**TASK REQUIREMENTS**
Below are the records; copy each line in which "admin" can be found.

**RECORDS FOR THIS EXERCISE**

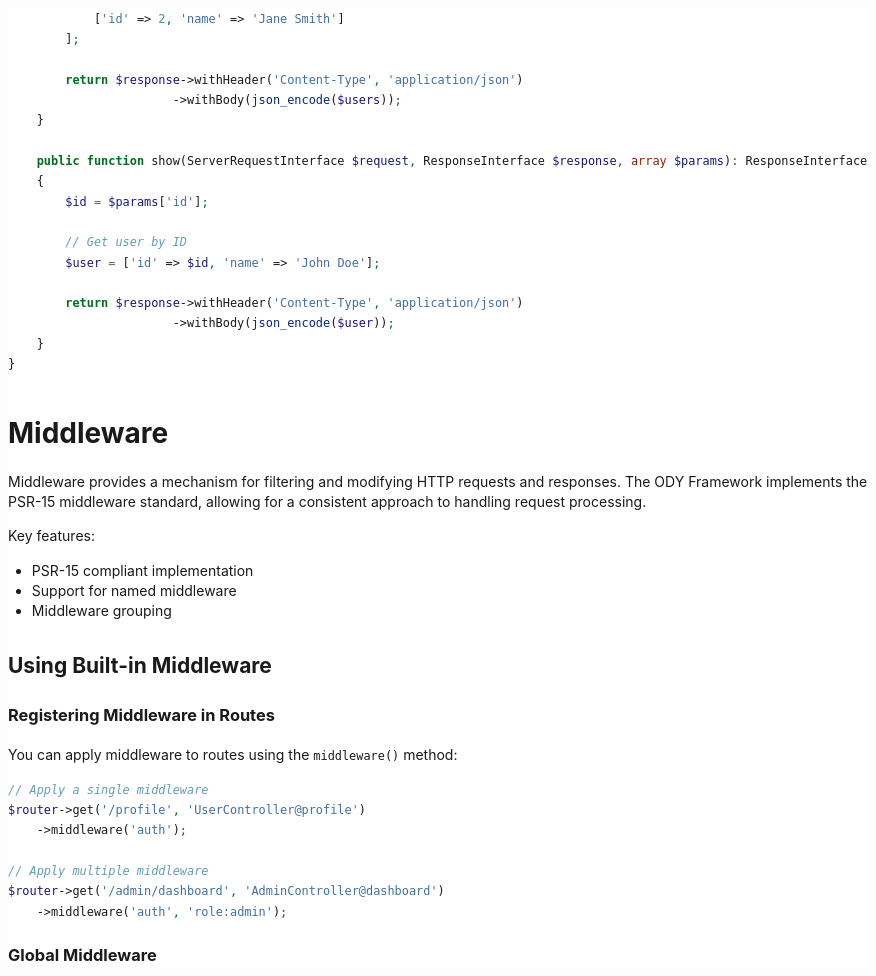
 ```php
            ['id' => 2, 'name' => 'Jane Smith']
        ];
        
        return $response->withHeader('Content-Type', 'application/json')
                       ->withBody(json_encode($users));
    }
    
    public function show(ServerRequestInterface $request, ResponseInterface $response, array $params): ResponseInterface
    {
        $id = $params['id'];
        
        // Get user by ID
        $user = ['id' => $id, 'name' => 'John Doe'];
        
        return $response->withHeader('Content-Type', 'application/json')
                       ->withBody(json_encode($user));
    }
}
```

# Middleware

Middleware provides a mechanism for filtering and modifying HTTP requests and responses. The ODY Framework implements
the PSR-15 middleware standard, allowing for a consistent approach to handling request processing.

Key features:

- PSR-15 compliant implementation
- Support for named middleware
- Middleware grouping

## Using Built-in Middleware

### Registering Middleware in Routes

You can apply middleware to routes using the `middleware()` method:

```php
// Apply a single middleware
$router->get('/profile', 'UserController@profile')
    ->middleware('auth');

// Apply multiple middleware
$router->get('/admin/dashboard', 'AdminController@dashboard')
    ->middleware('auth', 'role:admin');
```

### Global Middleware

**RESPONSE**
$router->get('/admin/dashboard', 'AdminController@dashboard')
    ->middleware('auth', 'role:admin');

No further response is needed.